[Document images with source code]

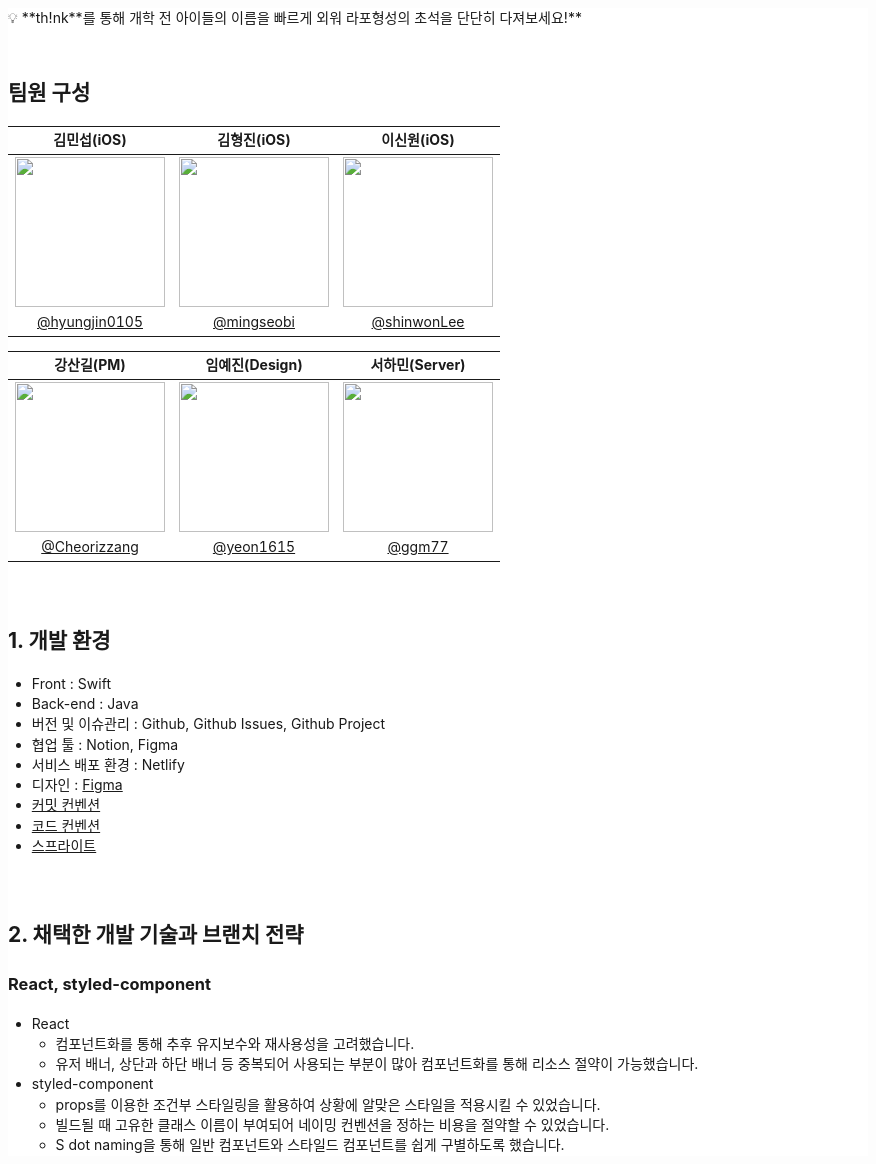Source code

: <aside>
💡 **th!nk**를 통해 개학 전 아이들의 이름을 빠르게 외워 라포형성의 초석을 단단히 다져보세요!**

</aside>

<br>

## 팀원 구성

<div align="center">

| **김민섭(iOS)** | **김형진(iOS)** | **이신원(iOS)** |
| :------: |  :------: | :------: |
| [<img src="https://github.com/Club-PARD/Think_Client/assets/82192923/4169266c-e98e-47b8-8dae-2381fe522fe0" height=150 width=150> <br/> @hyungjin0105](https://github.com/hyungjin0105) | [<img src="https://github.com/Club-PARD/Think_Client/assets/82192923/ee4cea68-4b33-4d38-9aea-b31793f524c5" height=150 width=150> <br/> @mingseobi](https://github.com/mingseobi)  | [<img src="https://github.com/Club-PARD/Think_Client/assets/82192923/48862bf8-6815-43c5-914c-5371eeb05ab1" height=150 width=150> <br/> @shinwonLee](https://github.com/LeeShinwon) | 

| **강산길(PM)** | **임예진(Design)** | **서하민(Server)** |
| :------: |  :------: | :------: |
| [<img src="https://github.com/Club-PARD/Think_Client/assets/82192923/c153e794-4d15-42ae-bdaf-717bc3177f9b" height=150 width=150> <br/> @Cheorizzang](https://github.com/Cheorizzang) | [<img src="https://github.com/Club-PARD/Think_Client/assets/82192923/b164adbb-b361-47a3-9c87-4800f3fa3840" height=150 width=150> <br/> @yeon1615](https://github.com/yeon1615)  | [<img src="https://github.com/Club-PARD/Think_Client/assets/82192923/07c37d52-377c-4bf0-8d14-b6f7985996af" height=150 width=150> <br/> @ggm77](https://github.com/ggm77) | 


</div>

<br>

## 1. 개발 환경

- Front : Swift
- Back-end : Java 
- 버전 및 이슈관리 : Github, Github Issues, Github Project
- 협업 툴 : Notion, Figma
- 서비스 배포 환경 : Netlify
- 디자인 : [Figma](https://www.figma.com/file/fAisC2pEKzxTOzet9CfqML/README(oh-my-code)?node-id=39%3A1814)
- [커밋 컨벤션](https://github.com/likelion-project-README/README/wiki/%EC%BB%A4%EB%B0%8B-%EC%BB%A8%EB%B2%A4%EC%85%98)
- [코드 컨벤션](https://github.com/likelion-project-README/README/wiki/%EC%BD%94%EB%93%9C-%EC%BB%A8%EB%B2%A4%EC%85%98)
- [스프라이트](https://github.com/likelion-project-README/README/wiki/%EC%8A%A4%ED%94%84%EB%9D%BC%EC%9D%B4%ED%8A%B8)
<br>

## 2. 채택한 개발 기술과 브랜치 전략

### React, styled-component

- React
    - 컴포넌트화를 통해 추후 유지보수와 재사용성을 고려했습니다.
    - 유저 배너, 상단과 하단 배너 등 중복되어 사용되는 부분이 많아 컴포넌트화를 통해 리소스 절약이 가능했습니다.
- styled-component
    - props를 이용한 조건부 스타일링을 활용하여 상황에 알맞은 스타일을 적용시킬 수 있었습니다.
    - 빌드될 때 고유한 클래스 이름이 부여되어 네이밍 컨벤션을 정하는 비용을 절약할 수 있었습니다.
    - S dot naming을 통해 일반 컴포넌트와 스타일드 컴포넌트를 쉽게 구별하도록 했습니다.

- **PROBLEM DETAILS**: Every line in the data that holds the string "있었습니다" should be returned.

- **ANSWER SPACE**:
    - props를 이용한 조건부 스타일링을 활용하여 상황에 알맞은 스타일을 적용시킬 수 있었습니다.
    - 빌드될 때 고유한 클래스 이름이 부여되어 네이밍 컨벤션을 정하는 비용을 절약할 수 있었습니다.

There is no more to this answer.